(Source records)
[Start of Attachment]

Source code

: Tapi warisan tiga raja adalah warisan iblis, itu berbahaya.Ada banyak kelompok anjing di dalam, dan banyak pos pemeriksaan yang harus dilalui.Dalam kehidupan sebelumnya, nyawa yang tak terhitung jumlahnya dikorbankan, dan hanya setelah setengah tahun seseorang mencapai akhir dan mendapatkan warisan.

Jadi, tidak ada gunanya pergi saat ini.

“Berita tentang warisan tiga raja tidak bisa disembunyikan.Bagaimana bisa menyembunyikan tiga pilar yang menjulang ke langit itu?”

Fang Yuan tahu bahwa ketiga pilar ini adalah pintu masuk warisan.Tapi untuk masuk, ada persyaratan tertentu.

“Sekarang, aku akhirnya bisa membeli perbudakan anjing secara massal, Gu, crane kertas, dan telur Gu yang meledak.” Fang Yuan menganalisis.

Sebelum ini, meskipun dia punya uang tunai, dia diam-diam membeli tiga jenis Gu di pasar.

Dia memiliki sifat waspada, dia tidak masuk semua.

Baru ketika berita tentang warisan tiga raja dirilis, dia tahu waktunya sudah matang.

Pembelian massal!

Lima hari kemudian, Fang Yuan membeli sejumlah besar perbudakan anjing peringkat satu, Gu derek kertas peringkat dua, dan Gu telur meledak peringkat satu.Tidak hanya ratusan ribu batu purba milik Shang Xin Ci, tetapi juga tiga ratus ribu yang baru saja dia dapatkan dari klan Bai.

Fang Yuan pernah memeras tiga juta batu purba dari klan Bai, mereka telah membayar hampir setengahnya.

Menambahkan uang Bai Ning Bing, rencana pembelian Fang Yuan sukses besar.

[End of Attachment]
[Start of Attachment]

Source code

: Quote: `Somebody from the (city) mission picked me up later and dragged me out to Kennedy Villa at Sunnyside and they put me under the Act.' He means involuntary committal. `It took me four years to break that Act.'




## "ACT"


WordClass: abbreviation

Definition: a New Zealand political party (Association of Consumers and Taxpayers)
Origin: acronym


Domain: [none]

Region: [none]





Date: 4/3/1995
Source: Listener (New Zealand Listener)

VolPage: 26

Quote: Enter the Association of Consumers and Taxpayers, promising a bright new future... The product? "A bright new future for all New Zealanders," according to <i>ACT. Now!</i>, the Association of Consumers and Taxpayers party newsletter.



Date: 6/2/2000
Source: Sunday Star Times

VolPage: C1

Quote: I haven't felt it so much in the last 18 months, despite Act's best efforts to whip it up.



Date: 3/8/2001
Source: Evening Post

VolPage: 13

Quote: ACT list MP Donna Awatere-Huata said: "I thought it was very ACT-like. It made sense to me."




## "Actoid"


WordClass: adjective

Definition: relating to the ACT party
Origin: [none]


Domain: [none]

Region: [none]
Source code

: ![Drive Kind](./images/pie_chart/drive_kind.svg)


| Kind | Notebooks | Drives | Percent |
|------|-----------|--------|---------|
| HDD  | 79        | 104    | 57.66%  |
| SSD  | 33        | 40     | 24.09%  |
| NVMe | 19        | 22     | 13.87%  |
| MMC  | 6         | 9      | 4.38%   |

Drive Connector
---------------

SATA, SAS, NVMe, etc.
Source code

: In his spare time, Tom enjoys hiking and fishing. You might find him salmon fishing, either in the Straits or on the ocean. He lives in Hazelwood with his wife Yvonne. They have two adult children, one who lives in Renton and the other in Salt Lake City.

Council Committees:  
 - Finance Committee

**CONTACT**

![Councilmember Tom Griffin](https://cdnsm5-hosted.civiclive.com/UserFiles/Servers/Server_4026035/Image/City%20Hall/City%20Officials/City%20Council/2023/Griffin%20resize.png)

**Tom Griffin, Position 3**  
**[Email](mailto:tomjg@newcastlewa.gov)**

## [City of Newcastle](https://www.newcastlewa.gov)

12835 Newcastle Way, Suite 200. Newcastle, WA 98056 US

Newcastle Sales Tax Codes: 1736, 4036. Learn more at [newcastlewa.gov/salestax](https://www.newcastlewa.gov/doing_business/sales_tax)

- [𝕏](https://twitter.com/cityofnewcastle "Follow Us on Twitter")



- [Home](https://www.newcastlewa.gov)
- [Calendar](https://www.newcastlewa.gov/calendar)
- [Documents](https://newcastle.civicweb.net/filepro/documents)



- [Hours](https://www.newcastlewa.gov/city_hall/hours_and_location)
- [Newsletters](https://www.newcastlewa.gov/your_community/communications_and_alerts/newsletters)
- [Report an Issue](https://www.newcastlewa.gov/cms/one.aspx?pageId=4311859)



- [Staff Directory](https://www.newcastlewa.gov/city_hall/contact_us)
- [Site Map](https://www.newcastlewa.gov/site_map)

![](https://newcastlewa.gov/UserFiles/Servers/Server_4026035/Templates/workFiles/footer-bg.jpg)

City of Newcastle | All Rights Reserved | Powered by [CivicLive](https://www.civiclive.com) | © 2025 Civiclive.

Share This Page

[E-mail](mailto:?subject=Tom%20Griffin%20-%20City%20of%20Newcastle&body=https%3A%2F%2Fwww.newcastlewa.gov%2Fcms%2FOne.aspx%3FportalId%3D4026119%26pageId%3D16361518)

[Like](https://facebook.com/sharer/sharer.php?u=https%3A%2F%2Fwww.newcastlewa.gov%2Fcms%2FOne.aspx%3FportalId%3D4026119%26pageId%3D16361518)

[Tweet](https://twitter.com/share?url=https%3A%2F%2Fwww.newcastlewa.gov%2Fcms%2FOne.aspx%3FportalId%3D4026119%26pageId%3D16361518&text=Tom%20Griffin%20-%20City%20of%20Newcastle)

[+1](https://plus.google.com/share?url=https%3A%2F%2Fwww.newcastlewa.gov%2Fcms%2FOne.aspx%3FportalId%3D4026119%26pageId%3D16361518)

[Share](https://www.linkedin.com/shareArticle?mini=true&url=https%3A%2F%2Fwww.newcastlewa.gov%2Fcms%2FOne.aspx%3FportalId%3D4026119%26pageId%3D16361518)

[End of Attachment]

Copy out every line in the records where the word "klan" is found.

Lima hari kemudian, Fang Yuan membeli sejumlah besar perbudakan anjing peringkat satu, Gu derek kertas peringkat dua, dan Gu telur meledak peringkat satu.Tidak hanya ratusan ribu batu purba milik Shang Xin Ci, tetapi juga tiga ratus ribu yang baru saja dia dapatkan dari klan Bai.
Fang Yuan pernah memeras tiga juta batu purba dari klan Bai, mereka telah membayar hampir setengahnya.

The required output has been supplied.